Records =>
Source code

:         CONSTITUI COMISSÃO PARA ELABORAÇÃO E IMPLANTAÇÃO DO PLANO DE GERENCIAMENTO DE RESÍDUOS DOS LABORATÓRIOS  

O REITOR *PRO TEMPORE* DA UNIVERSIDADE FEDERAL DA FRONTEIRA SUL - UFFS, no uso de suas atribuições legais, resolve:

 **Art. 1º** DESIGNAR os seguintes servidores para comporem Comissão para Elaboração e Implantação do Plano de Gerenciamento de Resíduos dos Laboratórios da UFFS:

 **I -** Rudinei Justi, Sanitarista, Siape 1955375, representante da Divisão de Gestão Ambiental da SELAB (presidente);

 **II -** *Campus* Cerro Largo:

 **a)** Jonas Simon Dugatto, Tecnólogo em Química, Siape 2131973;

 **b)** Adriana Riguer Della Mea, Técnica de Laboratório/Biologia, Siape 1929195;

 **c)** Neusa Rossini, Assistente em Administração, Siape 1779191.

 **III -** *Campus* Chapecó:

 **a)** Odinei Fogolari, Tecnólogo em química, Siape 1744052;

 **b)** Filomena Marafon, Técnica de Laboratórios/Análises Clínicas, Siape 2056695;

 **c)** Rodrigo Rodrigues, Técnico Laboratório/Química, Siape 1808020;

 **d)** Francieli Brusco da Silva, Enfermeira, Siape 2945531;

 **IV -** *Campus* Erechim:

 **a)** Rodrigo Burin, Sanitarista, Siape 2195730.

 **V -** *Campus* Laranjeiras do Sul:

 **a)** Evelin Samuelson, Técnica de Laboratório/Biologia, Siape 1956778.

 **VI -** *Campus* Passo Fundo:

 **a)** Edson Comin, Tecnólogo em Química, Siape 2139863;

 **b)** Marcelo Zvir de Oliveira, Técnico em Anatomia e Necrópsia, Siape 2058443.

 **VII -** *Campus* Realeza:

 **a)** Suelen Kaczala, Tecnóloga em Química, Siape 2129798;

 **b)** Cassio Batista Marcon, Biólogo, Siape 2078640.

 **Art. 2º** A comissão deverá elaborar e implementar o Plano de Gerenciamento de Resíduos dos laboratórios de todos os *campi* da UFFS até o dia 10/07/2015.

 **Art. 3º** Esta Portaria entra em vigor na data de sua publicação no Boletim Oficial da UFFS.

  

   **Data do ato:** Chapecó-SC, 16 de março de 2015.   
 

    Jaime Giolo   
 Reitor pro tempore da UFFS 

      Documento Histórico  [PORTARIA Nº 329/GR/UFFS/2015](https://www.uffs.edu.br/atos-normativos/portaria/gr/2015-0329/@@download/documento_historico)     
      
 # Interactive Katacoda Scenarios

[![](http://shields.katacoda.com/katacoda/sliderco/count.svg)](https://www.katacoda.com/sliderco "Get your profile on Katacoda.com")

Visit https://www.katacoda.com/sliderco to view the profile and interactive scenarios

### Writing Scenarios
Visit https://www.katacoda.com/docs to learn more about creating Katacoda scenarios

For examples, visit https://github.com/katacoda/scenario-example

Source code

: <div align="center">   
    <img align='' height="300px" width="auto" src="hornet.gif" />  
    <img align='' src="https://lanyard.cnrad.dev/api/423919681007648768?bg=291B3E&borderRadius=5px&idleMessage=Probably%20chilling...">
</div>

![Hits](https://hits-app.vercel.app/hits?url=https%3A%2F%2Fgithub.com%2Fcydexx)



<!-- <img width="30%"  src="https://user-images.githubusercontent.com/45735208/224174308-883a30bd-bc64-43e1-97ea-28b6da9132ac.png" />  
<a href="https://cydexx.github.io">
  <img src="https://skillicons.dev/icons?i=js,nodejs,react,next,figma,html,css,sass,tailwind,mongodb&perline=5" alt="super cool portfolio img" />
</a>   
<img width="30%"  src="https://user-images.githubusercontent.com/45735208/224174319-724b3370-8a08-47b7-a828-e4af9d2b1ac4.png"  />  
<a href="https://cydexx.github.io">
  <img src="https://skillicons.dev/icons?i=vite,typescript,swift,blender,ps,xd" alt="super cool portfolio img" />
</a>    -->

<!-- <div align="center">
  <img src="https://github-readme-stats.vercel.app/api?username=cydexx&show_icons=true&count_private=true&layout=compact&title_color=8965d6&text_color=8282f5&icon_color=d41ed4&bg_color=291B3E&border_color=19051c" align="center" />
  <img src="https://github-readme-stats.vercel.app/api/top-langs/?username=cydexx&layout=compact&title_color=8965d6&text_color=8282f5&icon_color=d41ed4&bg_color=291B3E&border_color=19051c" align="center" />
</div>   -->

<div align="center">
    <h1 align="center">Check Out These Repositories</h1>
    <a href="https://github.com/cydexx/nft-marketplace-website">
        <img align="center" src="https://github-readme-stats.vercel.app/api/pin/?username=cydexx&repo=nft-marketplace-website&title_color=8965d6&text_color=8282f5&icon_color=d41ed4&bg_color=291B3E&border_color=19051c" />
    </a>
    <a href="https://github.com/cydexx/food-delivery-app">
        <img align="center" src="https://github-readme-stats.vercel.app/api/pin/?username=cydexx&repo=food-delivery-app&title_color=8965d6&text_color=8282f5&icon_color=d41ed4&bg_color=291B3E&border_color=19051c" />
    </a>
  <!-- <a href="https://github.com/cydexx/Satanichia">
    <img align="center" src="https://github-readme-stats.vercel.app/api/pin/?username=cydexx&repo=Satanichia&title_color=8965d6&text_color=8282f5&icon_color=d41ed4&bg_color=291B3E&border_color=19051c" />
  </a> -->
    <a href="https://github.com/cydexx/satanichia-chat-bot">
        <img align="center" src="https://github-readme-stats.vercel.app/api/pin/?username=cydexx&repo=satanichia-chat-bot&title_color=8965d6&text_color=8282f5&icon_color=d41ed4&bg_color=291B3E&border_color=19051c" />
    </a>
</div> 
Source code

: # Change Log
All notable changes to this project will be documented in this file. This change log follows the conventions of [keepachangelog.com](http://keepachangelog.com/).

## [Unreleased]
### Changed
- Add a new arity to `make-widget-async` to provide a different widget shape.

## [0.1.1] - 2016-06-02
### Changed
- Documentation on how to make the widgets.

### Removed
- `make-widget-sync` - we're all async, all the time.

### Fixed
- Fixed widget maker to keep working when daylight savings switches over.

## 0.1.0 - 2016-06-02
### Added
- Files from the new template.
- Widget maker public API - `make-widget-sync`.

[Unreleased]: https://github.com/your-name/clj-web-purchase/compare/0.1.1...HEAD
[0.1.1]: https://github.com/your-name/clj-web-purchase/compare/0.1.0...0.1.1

Task to carry out => All of the lines above need to be given again exactly.

Exercise solution =>
Source code

:         CONSTITUI COMISSÃO PARA ELABORAÇÃO E IMPLANTAÇÃO DO PLANO DE GERENCIAMENTO DE RESÍDUOS DOS LABORATÓRIOS  

O REITOR *PRO TEMPORE* DA UNIVERSIDADE FEDERAL DA FRONTEIRA SUL - UFFS, no uso de suas atribuições legais, resolve:

 **Art. 1º** DESIGNAR os seguintes servidores para comporem Comissão para Elaboração e Implantação do Plano de Gerenciamento de Resíduos dos Laboratórios da UFFS:

 **I -** Rudinei Justi, Sanitarista, Siape 1955375, representante da Divisão de Gestão Ambiental da SELAB (presidente);

 **II -** *Campus* Cerro Largo:

 **a)** Jonas Simon Dugatto, Tecnólogo em Química, Siape 2131973;

 **b)** Adriana Riguer Della Mea, Técnica de Laboratório/Biologia, Siape 1929195;

 **c)** Neusa Rossini, Assistente em Administração, Siape 1779191.

 **III -** *Campus* Chapecó:

 **a)** Odinei Fogolari, Tecnólogo em química, Siape 1744052;

 **b)** Filomena Marafon, Técnica de Laboratórios/Análises Clínicas, Siape 2056695;

 **c)** Rodrigo Rodrigues, Técnico Laboratório/Química, Siape 1808020;

 **d)** Francieli Brusco da Silva, Enfermeira, Siape 2945531;

 **IV -** *Campus* Erechim:

 **a)** Rodrigo Burin, Sanitarista, Siape 2195730.

 **V -** *Campus* Laranjeiras do Sul:

 **a)** Evelin Samuelson, Técnica de Laboratório/Biologia, Siape 1956778.

 **VI -** *Campus* Passo Fundo:

 **a)** Edson Comin, Tecnólogo em Química, Siape 2139863;

 **b)** Marcelo Zvir de Oliveira, Técnico em Anatomia e Necrópsia, Siape 2058443.

 **VII -** *Campus* Realeza:

 **a)** Suelen Kaczala, Tecnóloga em Química, Siape 2129798;

 **b)** Cassio Batista Marcon, Biólogo, Siape 2078640.

 **Art. 2º** A comissão deverá elaborar e implementar o Plano de Gerenciamento de Resíduos dos laboratórios de todos os *campi* da UFFS até o dia 10/07/2015.

 **Art. 3º** Esta Portaria entra em vigor na data de sua publicação no Boletim Oficial da UFFS.

  

   **Data do ato:** Chapecó-SC, 16 de março de 2015.   
 

    Jaime Giolo   
 Reitor pro tempore da UFFS 

      Documento Histórico  [PORTARIA Nº 329/GR/UFFS/2015](https://www.uffs.edu.br/atos-normativos/portaria/gr/2015-0329/@@download/documento_historico)     
      
 # Interactive Katacoda Scenarios

[![](http://shields.katacoda.com/katacoda/sliderco/count.svg)](https://www.katacoda.com/sliderco "Get your profile on Katacoda.com")

Visit https://www.katacoda.com/sliderco to view the profile and interactive scenarios

### Writing Scenarios
Visit https://www.katacoda.com/docs to learn more about creating Katacoda scenarios

For examples, visit https://github.com/katacoda/scenario-example

Source code

: <div align="center">   
    <img align='' height="300px" width="auto" src="hornet.gif" />  
    <img align='' src="https://lanyard.cnrad.dev/api/423919681007648768?bg=291B3E&borderRadius=5px&idleMessage=Probably%20chilling...">
</div>

![Hits](https://hits-app.vercel.app/hits?url=https%3A%2F%2Fgithub.com%2Fcydexx)



<!-- <img width="30%"  src="https://user-images.githubusercontent.com/45735208/224174308-883a30bd-bc64-43e1-97ea-28b6da9132ac.png" />  
<a href="https://cydexx.github.io">
  <img src="https://skillicons.dev/icons?i=js,nodejs,react,next,figma,html,css,sass,tailwind,mongodb&perline=5" alt="super cool portfolio img" />
</a>   
<img width="30%"  src="https://user-images.githubusercontent.com/45735208/224174319-724b3370-8a08-47b7-a828-e4af9d2b1ac4.png"  />  
<a href="https://cydexx.github.io">
  <img src="https://skillicons.dev/icons?i=vite,typescript,swift,blender,ps,xd" alt="super cool portfolio img" />
</a>    -->

<!-- <div align="center">
  <img src="https://github-readme-stats.vercel.app/api?username=cydexx&show_icons=true&count_private=true&layout=compact&title_color=8965d6&text_color=8282f5&icon_color=d41ed4&bg_color=291B3E&border_color=19051c" align="center" />
  <img src="https://github-readme-stats.vercel.app/api/top-langs/?username=cydexx&layout=compact&title_color=8965d6&text_color=8282f5&icon_color=d41ed4&bg_color=291B3E&border_color=19051c" align="center" />
</div>   -->

<div align="center">
    <h1 align="center">Check Out These Repositories</h1>
    <a href="https://github.com/cydexx/nft-marketplace-website">
        <img align="center" src="https://github-readme-stats.vercel.app/api/pin/?username=cydexx&repo=nft-marketplace-website&title_color=8965d6&text_color=8282f5&icon_color=d41ed4&bg_color=291B3E&border_color=19051c" />
    </a>
    <a href="https://github.com/cydexx/food-delivery-app">
        <img align="center" src="https://github-readme-stats.vercel.app/api/pin/?username=cydexx&repo=food-delivery-app&title_color=8965d6&text_color=8282f5&icon_color=d41ed4&bg_color=291B3E&border_color=19051c" />
    </a>
  <!-- <a href="https://github.com/cydexx/Satanichia">
    <img align="center" src="https://github-readme-stats.vercel.app/api/pin/?username=cydexx&repo=Satanichia&title_color=8965d6&text_color=8282f5&icon_color=d41ed4&bg_color=291B3E&border_color=19051c" />
  </a> -->
    <a href="https://github.com/cydexx/satanichia-chat-bot">
        <img align="center" src="https://github-readme-stats.vercel.app/api/pin/?username=cydexx&repo=satanichia-chat-bot&title_color=8965d6&text_color=8282f5&icon_color=d41ed4&bg_color=291B3E&border_color=19051c" />
    </a>
</div> 
Source code

: # Change Log
All notable changes to this project will be documented in this file. This change log follows the conventions of [keepachangelog.com](http://keepachangelog.com/).

## [Unreleased]
### Changed
- Add a new arity to `make-widget-async` to provide a different widget shape.

## [0.1.1] - 2016-06-02
### Changed
- Documentation on how to make the widgets.

### Removed
- `make-widget-sync` - we're all async, all the time.

### Fixed
- Fixed widget maker to keep working when daylight savings switches over.

## 0.1.0 - 2016-06-02
### Added
- Files from the new template.
- Widget maker public API - `make-widget-sync`.

[Unreleased]: https://github.com/your-name/clj-web-purchase/compare/0.1.1...HEAD
[0.1.1]: https://github.com/your-name/clj-web-purchase/compare/0.1.0...0.1.1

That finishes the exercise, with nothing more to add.